Central Bengali or Rāṛhī/Rāḍhī Bengali (রাঢ়ী বাংলা, /bn/) is a group of dialects of the Bengali language, spoken in the West-Central part of Bengal, in and around the Bhagirathi River basin of Nadia district and other districts of the Presidency division in West Bengal, as well as the undivided Kushtia district region of western Bangladesh. Associated with the upper Delta and eastern Rarh region of Bengal, it forms the basis of the standard variety of Bengali.

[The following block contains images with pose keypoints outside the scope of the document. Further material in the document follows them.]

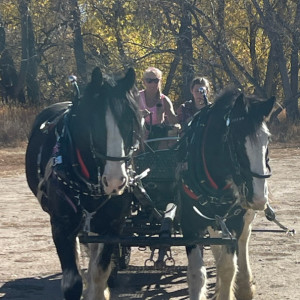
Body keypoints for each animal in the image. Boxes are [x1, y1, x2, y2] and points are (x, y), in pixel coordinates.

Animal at [25, 67, 142, 300]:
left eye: (130, 121)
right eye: (94, 124)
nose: (115, 180)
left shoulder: (113, 225)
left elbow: (99, 272)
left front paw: (98, 290)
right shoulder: (61, 225)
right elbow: (72, 282)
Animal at [177, 89, 276, 300]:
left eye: (268, 139)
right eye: (236, 140)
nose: (259, 198)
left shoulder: (234, 221)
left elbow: (228, 267)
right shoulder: (189, 223)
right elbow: (197, 273)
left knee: (244, 239)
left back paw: (245, 284)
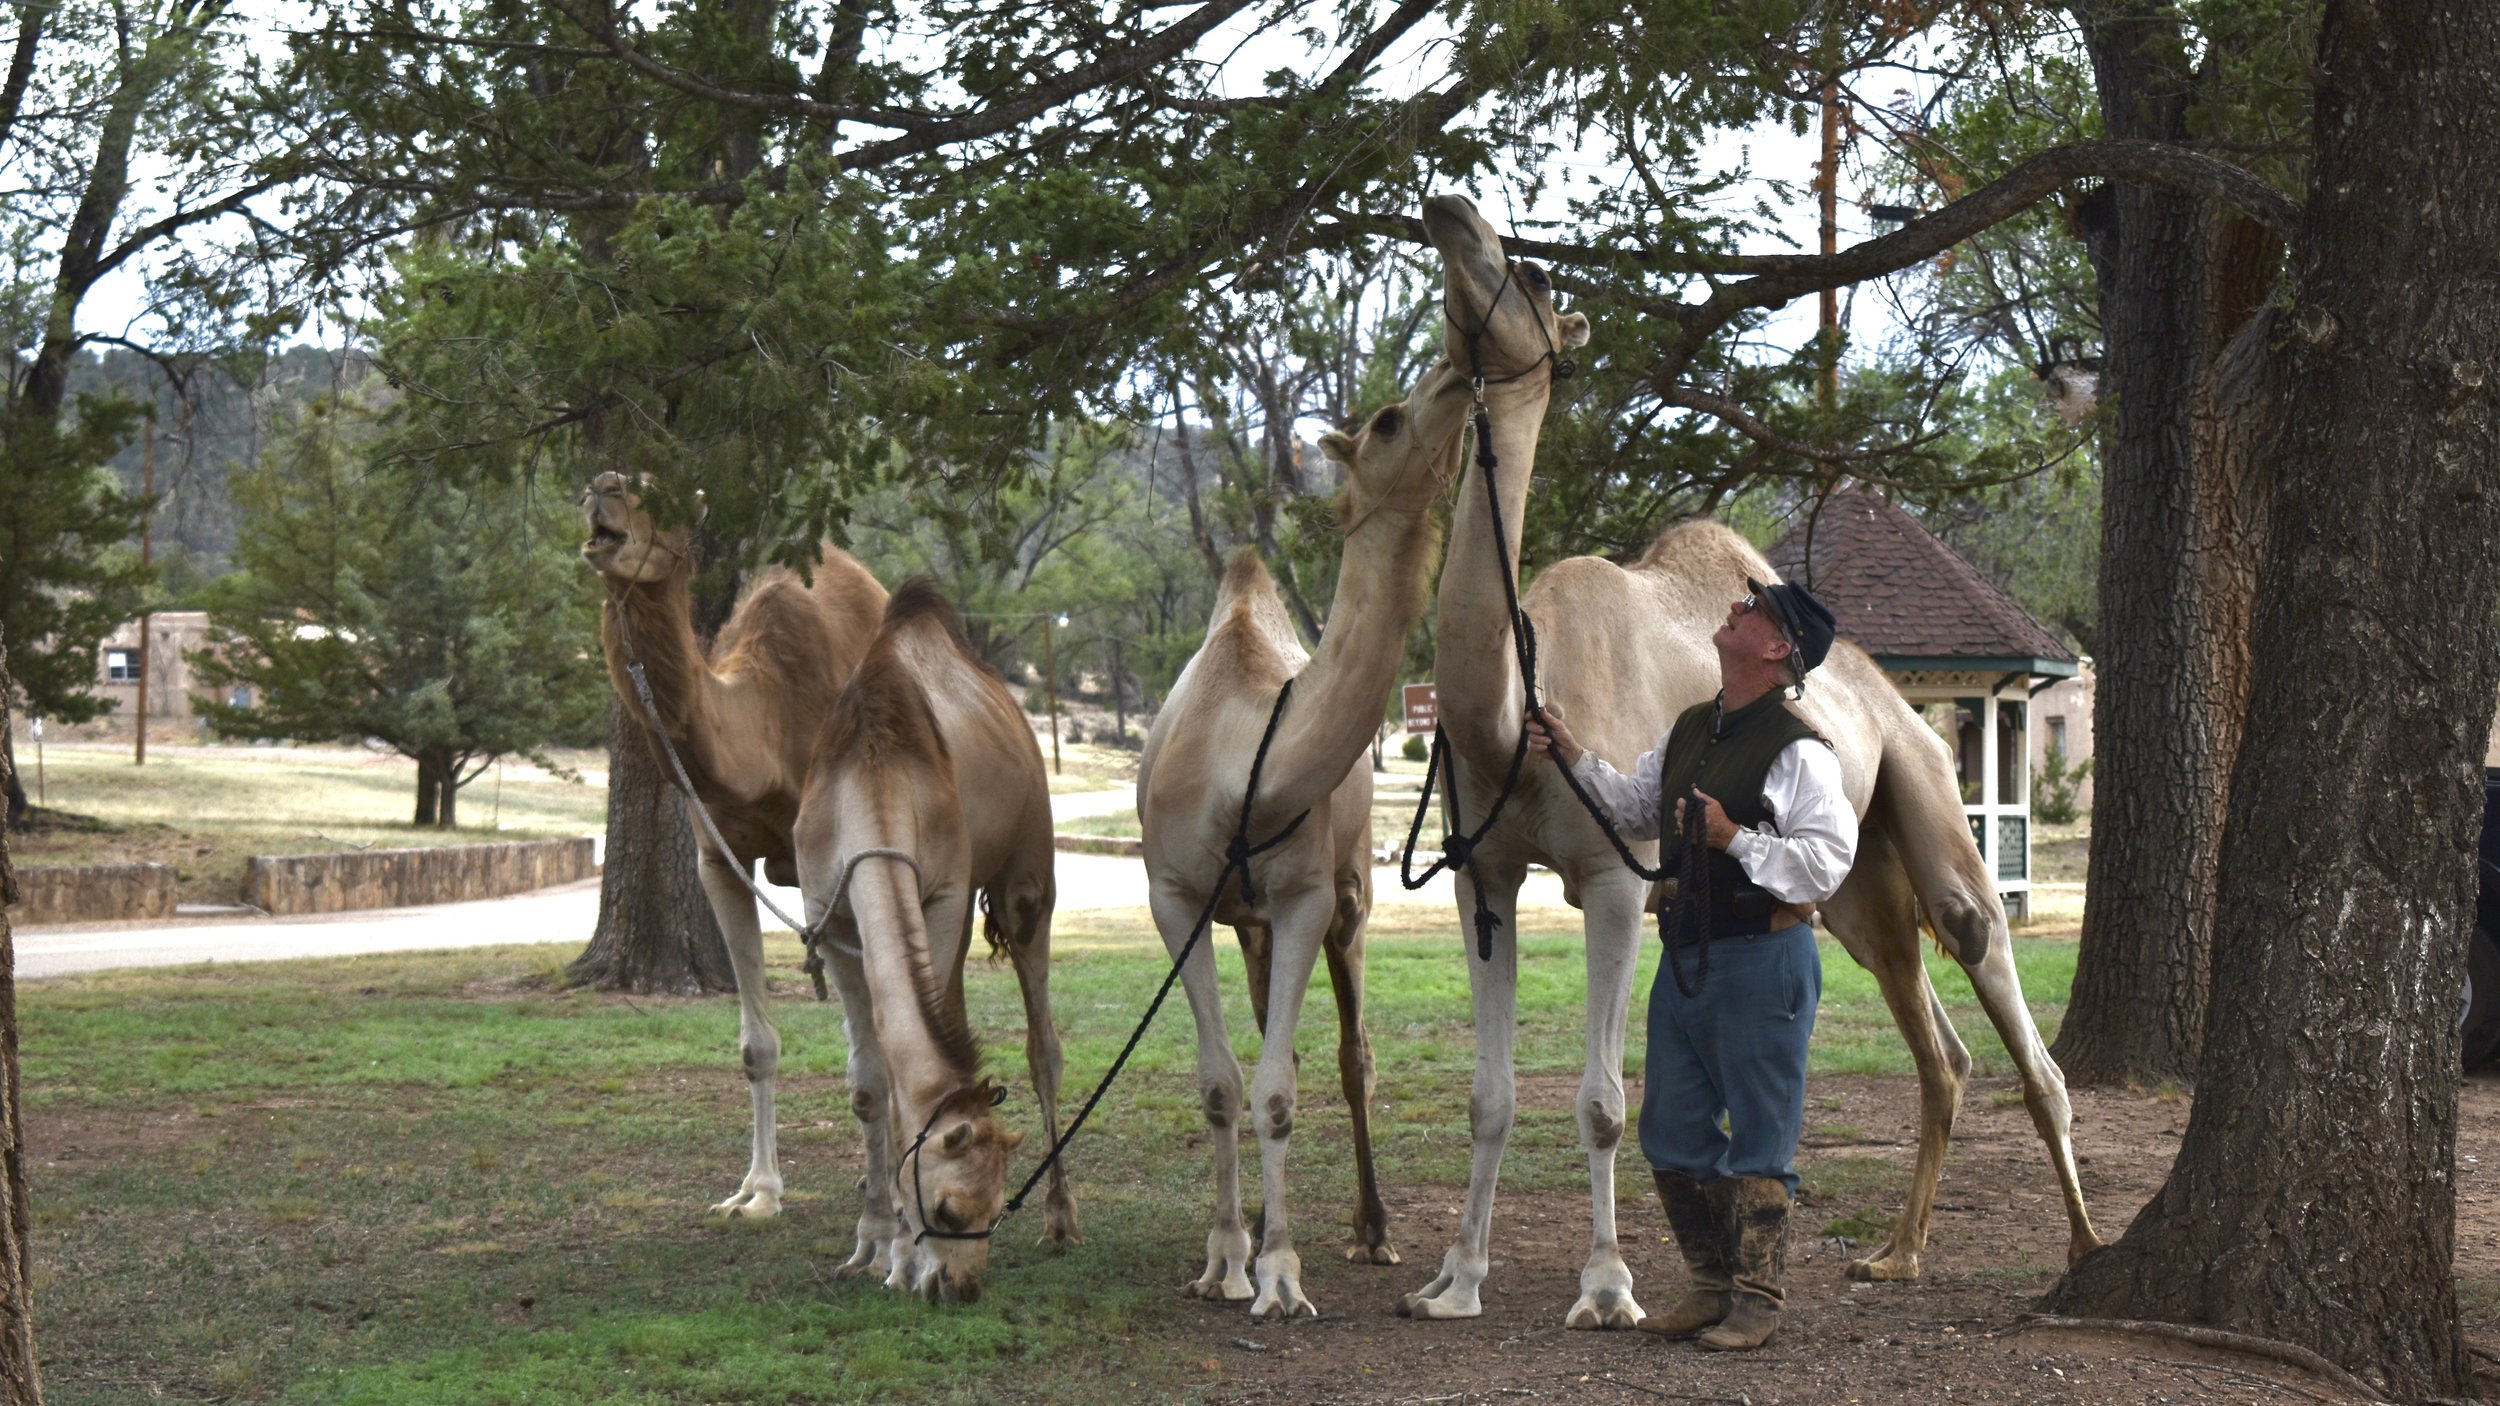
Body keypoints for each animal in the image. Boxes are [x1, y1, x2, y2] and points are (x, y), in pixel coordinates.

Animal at [583, 471, 888, 1220]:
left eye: (656, 496)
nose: (600, 489)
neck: (765, 726)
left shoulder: (823, 865)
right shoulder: (717, 856)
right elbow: (757, 1046)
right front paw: (757, 1193)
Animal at [792, 580, 1068, 1305]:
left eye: (997, 1211)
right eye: (946, 1209)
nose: (961, 1287)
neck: (874, 774)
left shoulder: (941, 895)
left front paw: (898, 1259)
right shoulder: (832, 918)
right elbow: (871, 1084)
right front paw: (873, 1246)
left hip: (1028, 874)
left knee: (1043, 1046)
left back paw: (1062, 1220)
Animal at [1135, 353, 1475, 1320]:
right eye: (1390, 419)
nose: (1460, 372)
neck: (1243, 766)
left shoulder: (1303, 896)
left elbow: (1280, 1089)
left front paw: (1280, 1273)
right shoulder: (1174, 898)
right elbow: (1222, 1083)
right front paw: (1224, 1256)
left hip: (1348, 896)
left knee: (1352, 1056)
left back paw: (1373, 1229)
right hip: (1244, 917)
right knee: (1263, 1039)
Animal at [1396, 194, 2100, 1330]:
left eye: (1535, 276)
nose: (1450, 208)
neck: (1512, 713)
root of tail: (1887, 698)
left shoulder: (1610, 873)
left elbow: (1603, 1101)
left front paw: (1607, 1287)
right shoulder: (1482, 875)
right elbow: (1489, 1095)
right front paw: (1454, 1280)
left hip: (1927, 788)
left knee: (1997, 979)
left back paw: (2078, 1247)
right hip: (1855, 886)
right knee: (1937, 1046)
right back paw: (1895, 1255)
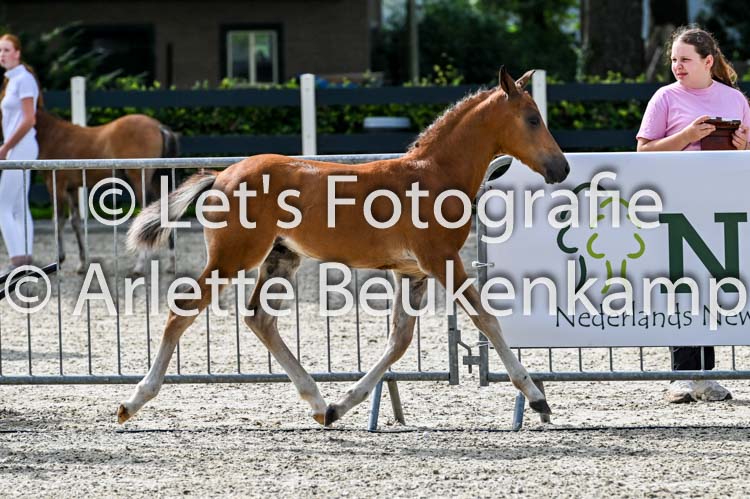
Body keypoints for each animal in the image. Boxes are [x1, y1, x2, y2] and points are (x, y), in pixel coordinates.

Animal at [35, 108, 179, 275]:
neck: (53, 134)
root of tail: (158, 126)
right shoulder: (72, 188)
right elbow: (75, 221)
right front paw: (81, 263)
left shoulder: (56, 185)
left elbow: (58, 220)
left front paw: (60, 259)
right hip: (157, 179)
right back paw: (171, 263)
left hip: (140, 181)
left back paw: (139, 265)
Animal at [117, 67, 570, 426]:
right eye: (532, 119)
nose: (561, 167)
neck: (434, 174)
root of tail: (221, 175)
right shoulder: (441, 260)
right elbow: (486, 320)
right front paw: (537, 398)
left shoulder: (412, 272)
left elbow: (399, 341)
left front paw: (343, 404)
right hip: (232, 257)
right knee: (183, 311)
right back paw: (133, 401)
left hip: (281, 257)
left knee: (259, 318)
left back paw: (319, 404)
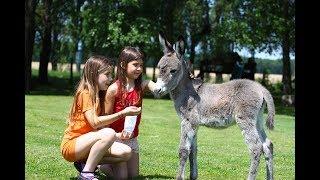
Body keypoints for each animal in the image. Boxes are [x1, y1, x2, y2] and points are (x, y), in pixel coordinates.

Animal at [154, 32, 276, 180]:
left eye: (173, 70)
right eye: (159, 68)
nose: (156, 90)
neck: (188, 91)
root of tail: (261, 88)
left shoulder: (188, 121)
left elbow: (183, 150)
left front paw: (179, 177)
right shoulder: (195, 124)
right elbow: (193, 150)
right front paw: (193, 176)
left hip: (245, 119)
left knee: (256, 148)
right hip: (257, 120)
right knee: (267, 145)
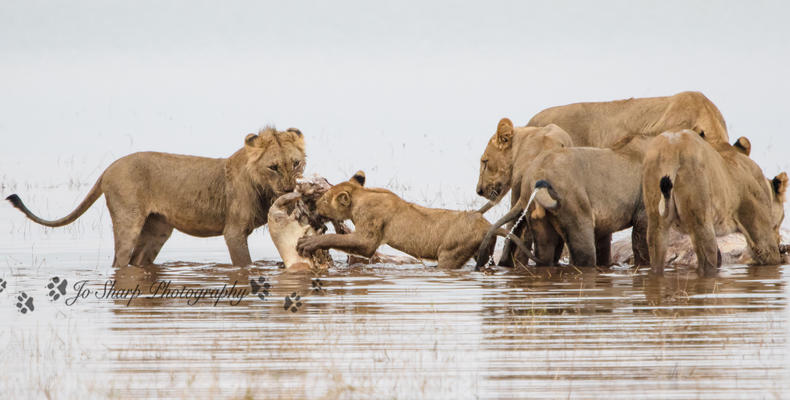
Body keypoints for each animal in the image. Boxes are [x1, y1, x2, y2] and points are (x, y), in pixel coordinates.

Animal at [4, 126, 308, 268]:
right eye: (273, 167)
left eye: (295, 163)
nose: (289, 188)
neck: (264, 187)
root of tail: (108, 169)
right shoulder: (233, 231)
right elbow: (243, 262)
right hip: (128, 220)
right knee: (119, 259)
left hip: (158, 229)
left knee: (138, 261)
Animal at [298, 171, 540, 268]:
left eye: (323, 199)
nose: (315, 206)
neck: (362, 195)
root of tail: (487, 224)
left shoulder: (369, 234)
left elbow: (338, 239)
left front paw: (308, 243)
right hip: (484, 250)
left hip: (450, 253)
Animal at [476, 134, 656, 268]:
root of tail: (536, 174)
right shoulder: (644, 207)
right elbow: (642, 239)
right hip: (574, 204)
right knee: (584, 254)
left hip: (538, 214)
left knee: (546, 251)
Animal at [648, 130, 788, 276]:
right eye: (781, 220)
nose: (779, 240)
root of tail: (673, 146)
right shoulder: (761, 235)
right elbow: (770, 255)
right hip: (701, 222)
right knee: (707, 262)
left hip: (657, 222)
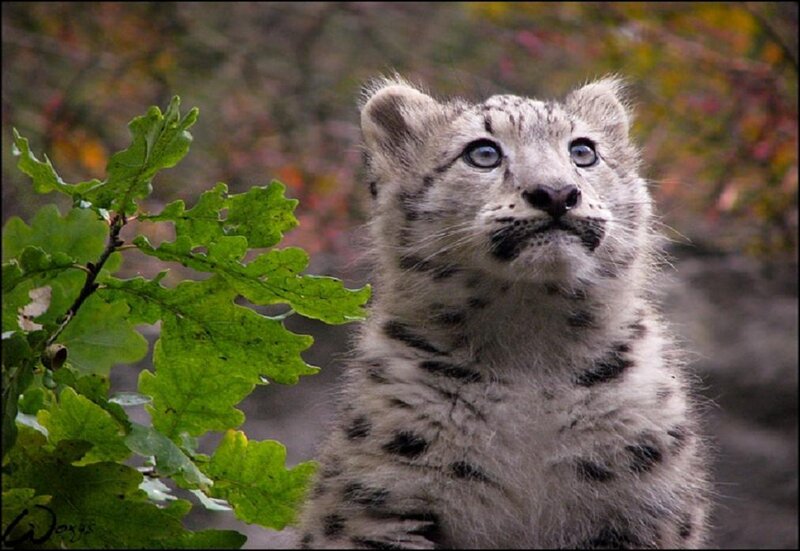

==Geographical boundaries==

This dialect is prevalent in Central Bengal specifically in the West Bengal districts of Kolkata, Nadia, Howrah, Hooghly, Ghatal and Tamluk in Midnapore, Murshidabad and Purba Bardhaman. It is also spoken natively in the Chuadanga, Kushtia and Meherpur districts of Bangladesh, which were a part of the Nadia district prior to the 1947 Partition of India. Along with Eastern Bengali dialects, Modern Standard Bengali has been formed on the basis of this dialect.

==Features==

===Phonology===
- Extensive use of Obhishruti (অভিশ্রুতি, /obʱisrut̪i/, umlaut) e.g. Early Beng. Koriya (করিয়া, /koria/, meaning - having done) > Beng. Koirya (কইর‍্যা, /koira/) > Beng. Kore (করে, /kore/).
- The change of অ to ও, when অ is the first sound of a word where the অ is followed by ই(ি), ও(ো), ক্ষ or য. E.g. Ati (written অতি, means 'excess') is pronounced as Oti (ওতি, /ot̪i/).
- Use of vowel harmony. E.g. Bilati (বিলাতি, /bilat̪i/, meaning - foreign) became Biliti (বিলিতি, /bilit̪i/).
- Most of the time, if the first sound of a word is 'n', it becomes 'l' and if it is 'l', it becomes 'n' (e.g. lonka (লঙ্কা, /lônkā/) becomes nonka (নঙ্কা, /nônkā/) and lebu (লেবু, /lēbu/, meaning - lemon) becomes nebu (নেবু, /nēbu/) ইন the dialect).
- The Aspirated 'chh' at the after of a word is pronounced like not aspirated 'ch' (e.g Giyechhi (গিয়েছি, /giyēchhi/, meaning - have gone) becomes gechi (গেচি, /gēchi/) in Rarhi dialect).

===Morphology===
- The Standard Colloquial Bengali plural affix 'gulô' (গুলো) is pronounced 'gunô' (গুনো) in the dialect of eastern Rarh, whereas it becomes 'gulā' or 'gulān' in Western Rarhi and eastern Bengali dialects.
- The suffix for the third-person intransitive verb is "-lo" (e.g., se gelo), but the suffix for the transitive verb is "-le" in the immediate past tense (e.g. se bolle).
- In the immediate past tense, the first person affix is (i)lum or (i)nu. For example, the standard Bengali word 'kôr(i)lām' (কর'লাম) becomes kôr(i)lum (কর'লুম) or kôr(i)nu (কর'নু).
- In the locative case, the suffixes "-e" and "-te" are used like Standard Bengali.
- The 'gô' suffix which is added to the singular genetive to form the genetive plural is found in Rarhi dialect speaking areas but it is commonly used in Vanga dialects e.g āmā-gô (our), tômā-gô (your). The genetive plural suffix '-der' is commonly used in this dialect e.g āmā-der (our), tômā-der (your).

===Obhishruti and Opinihiti===

Ôbhishruti (অভিশ্রুতি, /obʱisrut̪i/) and Ôpinihiti (অপিনিহিতি, /opinihit̪i/, epenthesis) are two phonological phenomena that occur in spoken Bengali dialects. Opinihiti refers to the phonological process in which a i or u is pronounced before it occurs in the word. Obhishruti is the sound change in which this shifted i or u becomes removed and changes the preceding vowel. Observe the example above : Koriya (করিয়া, /koria/) > Koirya (কইর‍্যা, /koira/) > Kore (করে, /kore/). First Opinihiti changes Koriya to Koirya (notice how the I changes position.), then Obhishruti changes Koirya (কইর‍্যা) to Kore (করে).